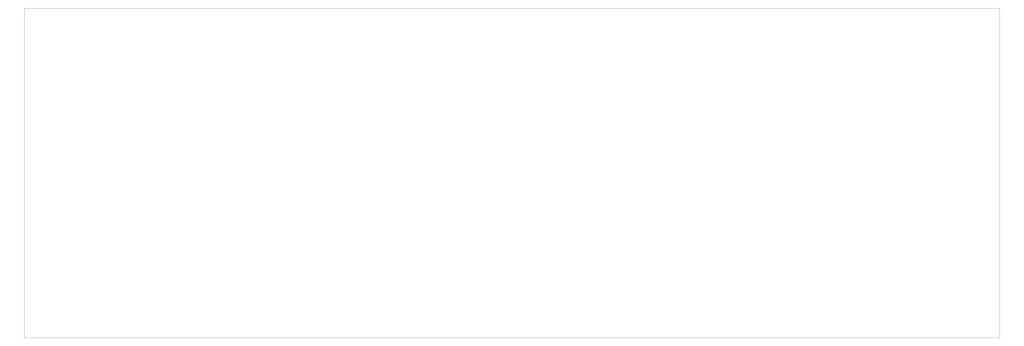
<source format=gbr>
%TF.GenerationSoftware,KiCad,Pcbnew,9.0.3*%
%TF.CreationDate,2025-08-10T17:49:02+02:00*%
%TF.ProjectId,Lucenox,4c756365-6e6f-4782-9e6b-696361645f70,rev?*%
%TF.SameCoordinates,Original*%
%TF.FileFunction,Profile,NP*%
%FSLAX46Y46*%
G04 Gerber Fmt 4.6, Leading zero omitted, Abs format (unit mm)*
G04 Created by KiCad (PCBNEW 9.0.3) date 2025-08-10 17:49:02*
%MOMM*%
%LPD*%
G01*
G04 APERTURE LIST*
%TA.AperFunction,Profile*%
%ADD10C,0.050000*%
%TD*%
G04 APERTURE END LIST*
D10*
X395000000Y-155250000D02*
X46500000Y-155250000D01*
X46500000Y-93500000D01*
X46500000Y-91250000D01*
X46500000Y-37250000D01*
X395000000Y-37250000D01*
X395000000Y-155250000D01*
M02*

</source>
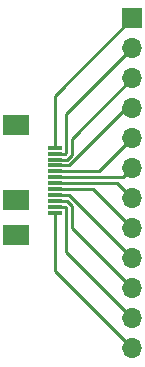
<source format=gbr>
%TF.GenerationSoftware,KiCad,Pcbnew,5.1.6-c6e7f7d~86~ubuntu18.04.1*%
%TF.CreationDate,2020-05-28T22:35:11-04:00*%
%TF.ProjectId,2020 05 FPC Breakout,32303230-2030-4352-9046-504320427265,rev?*%
%TF.SameCoordinates,Original*%
%TF.FileFunction,Copper,L1,Top*%
%TF.FilePolarity,Positive*%
%FSLAX46Y46*%
G04 Gerber Fmt 4.6, Leading zero omitted, Abs format (unit mm)*
G04 Created by KiCad (PCBNEW 5.1.6-c6e7f7d~86~ubuntu18.04.1) date 2020-05-28 22:35:11*
%MOMM*%
%LPD*%
G01*
G04 APERTURE LIST*
%TA.AperFunction,ComponentPad*%
%ADD10O,1.700000X1.700000*%
%TD*%
%TA.AperFunction,ComponentPad*%
%ADD11R,1.700000X1.700000*%
%TD*%
%TA.AperFunction,SMDPad,CuDef*%
%ADD12R,2.200000X1.800000*%
%TD*%
%TA.AperFunction,SMDPad,CuDef*%
%ADD13R,1.300000X0.300000*%
%TD*%
%TA.AperFunction,Conductor*%
%ADD14C,0.250000*%
%TD*%
G04 APERTURE END LIST*
D10*
%TO.P,J2,12*%
%TO.N,Net-(J1-Pad12)*%
X142944000Y-103906500D03*
%TO.P,J2,11*%
%TO.N,Net-(J1-Pad11)*%
X142944000Y-101366500D03*
%TO.P,J2,10*%
%TO.N,Net-(J1-Pad10)*%
X142944000Y-98826500D03*
%TO.P,J2,9*%
%TO.N,Net-(J1-Pad9)*%
X142944000Y-96286500D03*
%TO.P,J2,8*%
%TO.N,Net-(J1-Pad8)*%
X142944000Y-93746500D03*
%TO.P,J2,7*%
%TO.N,Net-(J1-Pad7)*%
X142944000Y-91206500D03*
%TO.P,J2,6*%
%TO.N,Net-(J1-Pad6)*%
X142944000Y-88666500D03*
%TO.P,J2,5*%
%TO.N,Net-(J1-Pad5)*%
X142944000Y-86126500D03*
%TO.P,J2,4*%
%TO.N,Net-(J1-Pad4)*%
X142944000Y-83586500D03*
%TO.P,J2,3*%
%TO.N,Net-(J1-Pad3)*%
X142944000Y-81046500D03*
%TO.P,J2,2*%
%TO.N,Net-(J1-Pad2)*%
X142944000Y-78506500D03*
D11*
%TO.P,J2,1*%
%TO.N,Net-(J1-Pad1)*%
X142944000Y-75966500D03*
%TD*%
D12*
%TO.P,J1,*%
%TO.N,*%
X133148000Y-91331500D03*
D13*
%TO.P,J1,12*%
%TO.N,Net-(J1-Pad12)*%
X136398000Y-92431500D03*
%TO.P,J1,11*%
%TO.N,Net-(J1-Pad11)*%
X136398000Y-91931500D03*
%TO.P,J1,10*%
%TO.N,Net-(J1-Pad10)*%
X136398000Y-91431500D03*
%TO.P,J1,9*%
%TO.N,Net-(J1-Pad9)*%
X136398000Y-90931500D03*
%TO.P,J1,8*%
%TO.N,Net-(J1-Pad8)*%
X136398000Y-90431500D03*
%TO.P,J1,7*%
%TO.N,Net-(J1-Pad7)*%
X136398000Y-89931500D03*
%TO.P,J1,5*%
%TO.N,Net-(J1-Pad5)*%
X136398000Y-88931500D03*
%TO.P,J1,4*%
%TO.N,Net-(J1-Pad4)*%
X136398000Y-88431500D03*
%TO.P,J1,3*%
%TO.N,Net-(J1-Pad3)*%
X136398000Y-87931500D03*
%TO.P,J1,2*%
%TO.N,Net-(J1-Pad2)*%
X136398000Y-87431500D03*
%TO.P,J1,1*%
%TO.N,Net-(J1-Pad1)*%
X136398000Y-86931500D03*
D12*
%TO.P,J1,*%
%TO.N,*%
X133148000Y-85031500D03*
D13*
%TO.P,J1,6*%
%TO.N,Net-(J1-Pad6)*%
X136398000Y-89431500D03*
D12*
%TO.P,J1,*%
%TO.N,*%
X133148000Y-94331500D03*
%TD*%
D14*
%TO.N,Net-(J1-Pad12)*%
X136398000Y-97360500D02*
X142944000Y-103906500D01*
X136398000Y-92431500D02*
X136398000Y-97360500D01*
%TO.N,Net-(J1-Pad11)*%
X137373001Y-95795501D02*
X142944000Y-101366500D01*
X137373001Y-92021499D02*
X137373001Y-95795501D01*
X136398000Y-91956499D02*
X137308001Y-91956499D01*
X136398000Y-91931500D02*
X136398000Y-91956499D01*
X137308001Y-91956499D02*
X137373001Y-92021499D01*
%TO.N,Net-(J1-Pad10)*%
X136398000Y-91431500D02*
X137419413Y-91431500D01*
X142094001Y-97976501D02*
X142944000Y-98826500D01*
X137823012Y-91835099D02*
X137823012Y-93705512D01*
X137419413Y-91431500D02*
X137823012Y-91835099D01*
X137823012Y-93705512D02*
X142094001Y-97976501D01*
%TO.N,Net-(J1-Pad9)*%
X137589000Y-90931500D02*
X142944000Y-96286500D01*
X136398000Y-90931500D02*
X137589000Y-90931500D01*
%TO.N,Net-(J1-Pad8)*%
X136398000Y-90431500D02*
X139629000Y-90431500D01*
X139629000Y-90431500D02*
X142944000Y-93746500D01*
%TO.N,Net-(J1-Pad7)*%
X141669000Y-89931500D02*
X142944000Y-91206500D01*
X136398000Y-89931500D02*
X141669000Y-89931500D01*
%TO.N,Net-(J1-Pad5)*%
X140139000Y-88931500D02*
X142944000Y-86126500D01*
X136398000Y-88931500D02*
X140139000Y-88931500D01*
%TO.N,Net-(J1-Pad4)*%
X142400823Y-83586500D02*
X142944000Y-83586500D01*
X137555823Y-88431500D02*
X142400823Y-83586500D01*
X136398000Y-88431500D02*
X137555823Y-88431500D01*
%TO.N,Net-(J1-Pad3)*%
X137823012Y-86167488D02*
X142944000Y-81046500D01*
X137823012Y-87527901D02*
X137823012Y-86167488D01*
X137419413Y-87931500D02*
X137823012Y-87527901D01*
X136398000Y-87931500D02*
X137419413Y-87931500D01*
%TO.N,Net-(J1-Pad2)*%
X137373001Y-87341502D02*
X137373001Y-84077499D01*
X136398000Y-87431500D02*
X137283003Y-87431500D01*
X137283003Y-87431500D02*
X137373001Y-87341502D01*
X137373001Y-84077499D02*
X142944000Y-78506500D01*
%TO.N,Net-(J1-Pad1)*%
X136398000Y-82512500D02*
X142944000Y-75966500D01*
X136398000Y-86931500D02*
X136398000Y-82512500D01*
%TO.N,Net-(J1-Pad6)*%
X142179000Y-89431500D02*
X142944000Y-88666500D01*
X136398000Y-89431500D02*
X142179000Y-89431500D01*
%TD*%
M02*

</source>
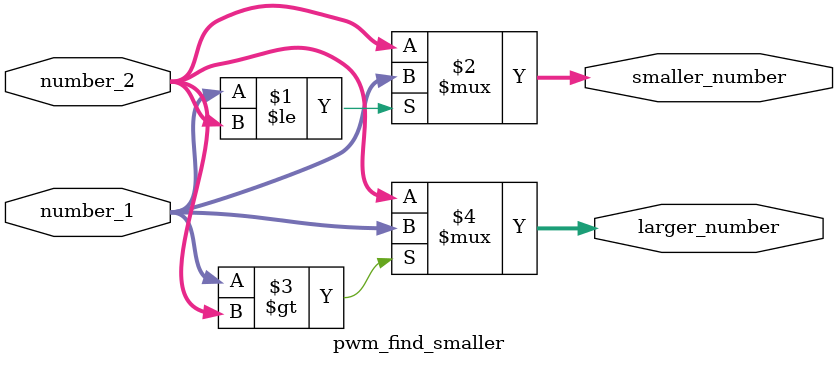
<source format=sv>
`timescale 1ns / 1ps

module pwm_find_smaller #(
  parameter Resolution = 16
) (
  input        [Resolution-1:0]   number_1,
  input        [Resolution-1:0]   number_2,
  output logic [Resolution-1:0]   smaller_number,
  output logic [Resolution-1:0]   larger_number
);
  // simple module two sort two numbers
  // written as separated module to improve reusability 
  assign smaller_number = (number_1 <= number_2) ? number_1 : number_2;
  assign larger_number  = (number_1 > number_2)  ? number_1 : number_2;

endmodule

</source>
====================
### EXERCISE
Nothing outside the stretch above, from the line with "X137373001Y-92021499D01*" through the line with "parameter Resolution = 16", is set down. Transcribe that stretch exactly, ends included, but not its pictures.

### FINISHED EXERCISE
X137373001Y-92021499D01*
%TO.N,Net-(J1-Pad10)*%
X136398000Y-91431500D02*
X137419413Y-91431500D01*
X142094001Y-97976501D02*
X142944000Y-98826500D01*
X137823012Y-91835099D02*
X137823012Y-93705512D01*
X137419413Y-91431500D02*
X137823012Y-91835099D01*
X137823012Y-93705512D02*
X142094001Y-97976501D01*
%TO.N,Net-(J1-Pad9)*%
X137589000Y-90931500D02*
X142944000Y-96286500D01*
X136398000Y-90931500D02*
X137589000Y-90931500D01*
%TO.N,Net-(J1-Pad8)*%
X136398000Y-90431500D02*
X139629000Y-90431500D01*
X139629000Y-90431500D02*
X142944000Y-93746500D01*
%TO.N,Net-(J1-Pad7)*%
X141669000Y-89931500D02*
X142944000Y-91206500D01*
X136398000Y-89931500D02*
X141669000Y-89931500D01*
%TO.N,Net-(J1-Pad5)*%
X140139000Y-88931500D02*
X142944000Y-86126500D01*
X136398000Y-88931500D02*
X140139000Y-88931500D01*
%TO.N,Net-(J1-Pad4)*%
X142400823Y-83586500D02*
X142944000Y-83586500D01*
X137555823Y-88431500D02*
X142400823Y-83586500D01*
X136398000Y-88431500D02*
X137555823Y-88431500D01*
%TO.N,Net-(J1-Pad3)*%
X137823012Y-86167488D02*
X142944000Y-81046500D01*
X137823012Y-87527901D02*
X137823012Y-86167488D01*
X137419413Y-87931500D02*
X137823012Y-87527901D01*
X136398000Y-87931500D02*
X137419413Y-87931500D01*
%TO.N,Net-(J1-Pad2)*%
X137373001Y-87341502D02*
X137373001Y-84077499D01*
X136398000Y-87431500D02*
X137283003Y-87431500D01*
X137283003Y-87431500D02*
X137373001Y-87341502D01*
X137373001Y-84077499D02*
X142944000Y-78506500D01*
%TO.N,Net-(J1-Pad1)*%
X136398000Y-82512500D02*
X142944000Y-75966500D01*
X136398000Y-86931500D02*
X136398000Y-82512500D01*
%TO.N,Net-(J1-Pad6)*%
X142179000Y-89431500D02*
X142944000Y-88666500D01*
X136398000Y-89431500D02*
X142179000Y-89431500D01*
%TD*%
M02*

</source>
<source format=sv>
`timescale 1ns / 1ps

module pwm_find_smaller #(
  parameter Resolution = 16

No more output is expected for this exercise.